Quelques instant plus tard, je me retrouvai assise dans un canapé. La tête me tournait, la douleur et la peur à l'état pure me brouillaient les idées.
Et cette nouvelle qui me tordait le ventre et enserrait mon cœur me rappela un événement que j'avais tenté en vain d'oublier.
C'était alors l'été … Juillet était entamé depuis deux semaines environs. J'avais passé la soirée seule, mon père était sorti je ne savais où ni pourquoi. J'avais fait une longue promenade sur la plage au clair de lune. Lorsque je m'étais enfin décidée à retourner à la maison, la lune avait parcouru un long trajet au-dessus des flots gris de l'océan endormi. Alors que je remontai le sentier qui menait au manoir, je levai les yeux vers ma maison. Une lumière brillait à une fenêtre : celle du bureau de mon père. Il était rentré … Sans bruit, je me glissai à l'intérieur et regagnai ma chambre qui, elle aussi donnait sur l'océan. Ce fut un sommeil rapide qui m'emporta.
Un bruit ou plutôt un fracas me tira de mon sommeil. Il était tôt : le soleil pointait à peine ses rayons dans le ciel. Un instant, je crus que je rêvai puis le même bruit se répéta. Ce n'était pas un rêve : on aurait dit que quelqu'un essayait d'enfoncer la porte. D'un bond, je me levai. Les cheveux en bataille, encore en chemise de nuit, j'attrapai ma baguette posée sur mon chevet. Puis j'ouvris en grand ma porte et sortis dans le couloir. J'avais à peine fait deux pas à l'extérieur de ma chambre que des voix résonnèrent et elles n'avaient rien d'amical … Je me figeai sur place, tentant de comprendre ce qui se passait … Et puis la voix de mon père se fit entendre. Je ne compris pas ce qu'il disait, j'étais trop loin, mais je sentais qu'il se passait quelque chose d'anormal. Je courus jusqu'aux escaliers. Par-dessus la rambarde, j'avais un point de vue idéal pour regarder deux étages plus bas dans le hall d'entrée et ce que j'y vis me glaça le sang. Une petite dizaine de sorciers, baguette à la main, arborant l'emblème du Ministère de la Magie.

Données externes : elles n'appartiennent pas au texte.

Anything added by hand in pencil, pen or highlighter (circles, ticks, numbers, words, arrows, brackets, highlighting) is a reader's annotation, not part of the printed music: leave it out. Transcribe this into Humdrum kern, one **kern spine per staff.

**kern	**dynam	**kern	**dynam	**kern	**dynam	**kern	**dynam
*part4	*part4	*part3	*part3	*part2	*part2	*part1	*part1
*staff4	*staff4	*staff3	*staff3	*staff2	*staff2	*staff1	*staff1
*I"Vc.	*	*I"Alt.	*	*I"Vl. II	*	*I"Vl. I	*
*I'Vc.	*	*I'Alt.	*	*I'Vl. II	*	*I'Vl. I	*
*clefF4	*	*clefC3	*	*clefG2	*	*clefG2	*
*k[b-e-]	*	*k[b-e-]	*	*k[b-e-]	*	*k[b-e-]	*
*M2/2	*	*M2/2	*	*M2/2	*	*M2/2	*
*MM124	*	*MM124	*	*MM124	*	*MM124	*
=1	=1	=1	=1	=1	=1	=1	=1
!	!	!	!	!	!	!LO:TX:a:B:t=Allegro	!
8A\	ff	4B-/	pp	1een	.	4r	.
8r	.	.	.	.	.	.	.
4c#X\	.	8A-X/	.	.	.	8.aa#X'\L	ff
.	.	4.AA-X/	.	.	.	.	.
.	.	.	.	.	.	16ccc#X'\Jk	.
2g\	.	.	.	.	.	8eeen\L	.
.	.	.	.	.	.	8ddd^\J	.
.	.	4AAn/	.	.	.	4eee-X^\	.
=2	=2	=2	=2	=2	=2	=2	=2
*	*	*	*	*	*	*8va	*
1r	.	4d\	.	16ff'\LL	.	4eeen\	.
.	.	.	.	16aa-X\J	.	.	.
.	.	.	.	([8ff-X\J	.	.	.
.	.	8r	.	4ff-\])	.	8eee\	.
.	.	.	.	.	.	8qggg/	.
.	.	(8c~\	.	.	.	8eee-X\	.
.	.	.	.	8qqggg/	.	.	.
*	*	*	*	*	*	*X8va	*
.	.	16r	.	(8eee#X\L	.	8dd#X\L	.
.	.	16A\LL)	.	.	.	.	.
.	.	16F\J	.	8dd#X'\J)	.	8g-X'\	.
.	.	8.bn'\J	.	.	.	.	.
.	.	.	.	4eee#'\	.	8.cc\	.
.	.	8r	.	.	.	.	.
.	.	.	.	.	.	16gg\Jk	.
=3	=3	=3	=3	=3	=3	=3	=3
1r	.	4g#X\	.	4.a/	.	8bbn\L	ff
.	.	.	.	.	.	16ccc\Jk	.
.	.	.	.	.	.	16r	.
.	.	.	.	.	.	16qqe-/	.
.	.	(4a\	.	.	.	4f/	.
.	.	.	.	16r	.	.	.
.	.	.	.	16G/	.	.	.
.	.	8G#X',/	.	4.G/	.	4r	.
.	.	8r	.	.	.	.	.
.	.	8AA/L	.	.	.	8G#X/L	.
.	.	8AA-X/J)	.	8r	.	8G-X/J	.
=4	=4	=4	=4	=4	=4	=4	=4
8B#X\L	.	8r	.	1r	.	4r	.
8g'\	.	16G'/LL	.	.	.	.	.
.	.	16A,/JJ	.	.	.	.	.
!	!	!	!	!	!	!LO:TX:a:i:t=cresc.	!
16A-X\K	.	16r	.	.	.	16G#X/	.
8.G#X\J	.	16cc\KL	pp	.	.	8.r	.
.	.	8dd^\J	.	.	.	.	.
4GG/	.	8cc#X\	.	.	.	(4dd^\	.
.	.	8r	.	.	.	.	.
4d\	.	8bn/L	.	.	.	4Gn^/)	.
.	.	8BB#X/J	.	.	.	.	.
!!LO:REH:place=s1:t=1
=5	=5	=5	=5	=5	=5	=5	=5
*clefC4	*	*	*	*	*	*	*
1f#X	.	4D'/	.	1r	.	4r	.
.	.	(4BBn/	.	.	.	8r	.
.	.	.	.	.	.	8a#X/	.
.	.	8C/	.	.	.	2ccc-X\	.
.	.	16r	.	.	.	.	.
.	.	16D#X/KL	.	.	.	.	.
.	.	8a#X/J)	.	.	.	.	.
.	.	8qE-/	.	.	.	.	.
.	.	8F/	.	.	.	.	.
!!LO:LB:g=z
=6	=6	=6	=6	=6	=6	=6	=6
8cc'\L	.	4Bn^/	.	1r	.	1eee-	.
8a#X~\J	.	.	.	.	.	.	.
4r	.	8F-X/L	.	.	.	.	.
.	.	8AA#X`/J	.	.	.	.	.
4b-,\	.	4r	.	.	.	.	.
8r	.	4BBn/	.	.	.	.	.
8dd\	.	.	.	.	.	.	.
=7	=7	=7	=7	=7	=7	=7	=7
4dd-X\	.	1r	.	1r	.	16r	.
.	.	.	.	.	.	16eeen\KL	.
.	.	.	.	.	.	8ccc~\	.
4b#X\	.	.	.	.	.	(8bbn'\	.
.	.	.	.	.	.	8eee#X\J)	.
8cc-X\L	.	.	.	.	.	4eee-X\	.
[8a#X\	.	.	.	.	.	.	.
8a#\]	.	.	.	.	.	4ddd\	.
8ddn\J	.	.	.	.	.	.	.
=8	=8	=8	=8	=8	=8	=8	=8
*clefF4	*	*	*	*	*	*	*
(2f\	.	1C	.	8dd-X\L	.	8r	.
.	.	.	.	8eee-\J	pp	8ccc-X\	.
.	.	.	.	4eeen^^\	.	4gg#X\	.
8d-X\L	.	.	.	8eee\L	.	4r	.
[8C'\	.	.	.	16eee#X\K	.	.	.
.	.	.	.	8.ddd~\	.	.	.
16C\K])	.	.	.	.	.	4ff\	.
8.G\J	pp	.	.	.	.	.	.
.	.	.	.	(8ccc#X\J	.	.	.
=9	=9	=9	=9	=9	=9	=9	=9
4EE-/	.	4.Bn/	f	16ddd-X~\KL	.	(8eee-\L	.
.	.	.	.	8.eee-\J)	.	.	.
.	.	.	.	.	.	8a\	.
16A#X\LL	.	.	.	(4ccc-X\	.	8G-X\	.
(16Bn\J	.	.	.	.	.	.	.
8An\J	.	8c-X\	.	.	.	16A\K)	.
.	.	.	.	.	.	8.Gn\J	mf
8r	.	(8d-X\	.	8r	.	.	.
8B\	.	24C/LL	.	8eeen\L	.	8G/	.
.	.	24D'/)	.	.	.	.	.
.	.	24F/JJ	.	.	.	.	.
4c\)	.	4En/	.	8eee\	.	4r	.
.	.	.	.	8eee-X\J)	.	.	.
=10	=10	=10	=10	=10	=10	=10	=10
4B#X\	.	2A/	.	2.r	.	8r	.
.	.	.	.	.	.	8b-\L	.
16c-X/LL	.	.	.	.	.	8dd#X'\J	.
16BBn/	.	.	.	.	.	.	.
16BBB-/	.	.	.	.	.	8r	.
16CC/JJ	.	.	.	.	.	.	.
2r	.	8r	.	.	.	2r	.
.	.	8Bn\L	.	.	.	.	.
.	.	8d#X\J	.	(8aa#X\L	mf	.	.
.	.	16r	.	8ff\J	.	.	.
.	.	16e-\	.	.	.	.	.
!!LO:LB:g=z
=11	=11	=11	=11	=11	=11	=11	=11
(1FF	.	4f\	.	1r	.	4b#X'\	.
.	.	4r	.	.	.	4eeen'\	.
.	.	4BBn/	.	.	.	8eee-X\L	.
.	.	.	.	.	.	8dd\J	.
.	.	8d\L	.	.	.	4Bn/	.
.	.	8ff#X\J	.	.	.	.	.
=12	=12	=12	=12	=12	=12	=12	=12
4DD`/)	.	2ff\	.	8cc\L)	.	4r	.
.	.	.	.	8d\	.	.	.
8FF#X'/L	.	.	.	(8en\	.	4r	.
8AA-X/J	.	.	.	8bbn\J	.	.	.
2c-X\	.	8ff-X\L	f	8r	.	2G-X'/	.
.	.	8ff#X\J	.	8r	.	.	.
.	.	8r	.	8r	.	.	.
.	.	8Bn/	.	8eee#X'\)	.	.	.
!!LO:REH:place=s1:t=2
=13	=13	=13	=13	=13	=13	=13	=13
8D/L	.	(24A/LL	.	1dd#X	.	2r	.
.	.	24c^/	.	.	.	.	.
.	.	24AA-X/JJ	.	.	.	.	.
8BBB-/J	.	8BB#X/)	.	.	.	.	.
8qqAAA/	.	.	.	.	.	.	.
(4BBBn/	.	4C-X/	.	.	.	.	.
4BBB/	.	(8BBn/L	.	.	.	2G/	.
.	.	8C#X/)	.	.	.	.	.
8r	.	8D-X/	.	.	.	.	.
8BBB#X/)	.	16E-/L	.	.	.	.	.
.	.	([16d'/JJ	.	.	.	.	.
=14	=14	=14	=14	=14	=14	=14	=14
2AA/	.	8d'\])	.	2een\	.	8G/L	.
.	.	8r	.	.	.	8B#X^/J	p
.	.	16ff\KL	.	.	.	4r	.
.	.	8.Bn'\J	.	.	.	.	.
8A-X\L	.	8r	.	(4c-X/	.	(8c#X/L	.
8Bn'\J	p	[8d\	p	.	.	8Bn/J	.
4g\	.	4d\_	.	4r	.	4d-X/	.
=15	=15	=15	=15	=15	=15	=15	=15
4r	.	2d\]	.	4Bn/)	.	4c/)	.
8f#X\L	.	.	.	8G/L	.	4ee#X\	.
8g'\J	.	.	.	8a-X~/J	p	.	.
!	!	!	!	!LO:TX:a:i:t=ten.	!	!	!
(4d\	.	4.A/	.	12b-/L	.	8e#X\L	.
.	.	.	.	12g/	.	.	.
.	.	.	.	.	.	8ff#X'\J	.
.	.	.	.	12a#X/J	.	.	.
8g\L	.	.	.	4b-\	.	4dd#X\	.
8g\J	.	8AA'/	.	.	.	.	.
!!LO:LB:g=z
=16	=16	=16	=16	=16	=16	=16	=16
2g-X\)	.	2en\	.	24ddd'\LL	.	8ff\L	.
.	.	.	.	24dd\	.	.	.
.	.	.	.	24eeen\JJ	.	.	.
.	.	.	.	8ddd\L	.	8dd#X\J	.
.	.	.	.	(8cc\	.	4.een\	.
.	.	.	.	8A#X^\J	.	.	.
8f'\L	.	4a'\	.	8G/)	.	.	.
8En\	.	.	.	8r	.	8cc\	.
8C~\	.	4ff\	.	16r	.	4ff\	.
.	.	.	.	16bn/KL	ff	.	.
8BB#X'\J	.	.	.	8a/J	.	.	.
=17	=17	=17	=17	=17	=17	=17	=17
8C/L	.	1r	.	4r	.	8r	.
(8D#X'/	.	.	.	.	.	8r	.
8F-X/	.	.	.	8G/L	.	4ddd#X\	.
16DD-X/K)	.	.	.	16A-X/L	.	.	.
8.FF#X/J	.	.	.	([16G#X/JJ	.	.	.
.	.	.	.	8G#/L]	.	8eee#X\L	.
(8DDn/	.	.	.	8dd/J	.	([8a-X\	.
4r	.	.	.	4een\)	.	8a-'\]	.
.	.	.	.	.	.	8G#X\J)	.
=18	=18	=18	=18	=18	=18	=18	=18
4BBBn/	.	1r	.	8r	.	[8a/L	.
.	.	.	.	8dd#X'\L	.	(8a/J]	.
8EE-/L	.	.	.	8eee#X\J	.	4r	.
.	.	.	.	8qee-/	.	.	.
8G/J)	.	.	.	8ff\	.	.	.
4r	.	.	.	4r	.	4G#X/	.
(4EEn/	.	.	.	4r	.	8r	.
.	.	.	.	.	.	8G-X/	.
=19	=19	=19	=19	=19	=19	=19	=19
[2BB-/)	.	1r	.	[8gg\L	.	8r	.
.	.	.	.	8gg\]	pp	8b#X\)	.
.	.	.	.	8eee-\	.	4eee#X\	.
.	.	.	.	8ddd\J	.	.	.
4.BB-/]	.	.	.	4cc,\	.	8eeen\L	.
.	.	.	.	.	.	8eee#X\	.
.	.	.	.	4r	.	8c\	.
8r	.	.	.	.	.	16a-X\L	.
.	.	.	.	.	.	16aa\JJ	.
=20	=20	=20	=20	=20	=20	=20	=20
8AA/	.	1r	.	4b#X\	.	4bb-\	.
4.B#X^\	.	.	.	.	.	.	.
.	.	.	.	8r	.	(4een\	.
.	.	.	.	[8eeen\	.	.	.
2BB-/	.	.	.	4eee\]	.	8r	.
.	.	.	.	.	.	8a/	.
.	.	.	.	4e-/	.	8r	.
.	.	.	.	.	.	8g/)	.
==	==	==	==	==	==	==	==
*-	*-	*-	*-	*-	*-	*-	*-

- Des Aurors … m'entendis-je marmonner à voix basse.
Sans réfléchir plus, je dévalais en courant les escaliers, manquant de peu de me tuer en ratant une marche. Je ne sais comment je me rattrapai à la rampe en marbre blanc. Mes cheveux volaient derrière moi et j'entendais mon cœur battre à tout rompre à mes tempes.
Par Salazar, que faisaient des Aurors ici ? Et surtout pourquoi étaient-ils aussi nombreux . Je finis par arriver en bas. Sur l'avant dernière marche, je m'arrêtai. Personne ne faisait attention à moi. Était-ce volontaire ou non ? Impossible de le dire. Du regard, je cherchai mon père. Tout à l'heure, j'avais pourtant clairement entendu sa voix, mais maintenant, je ne le voyais nulle part.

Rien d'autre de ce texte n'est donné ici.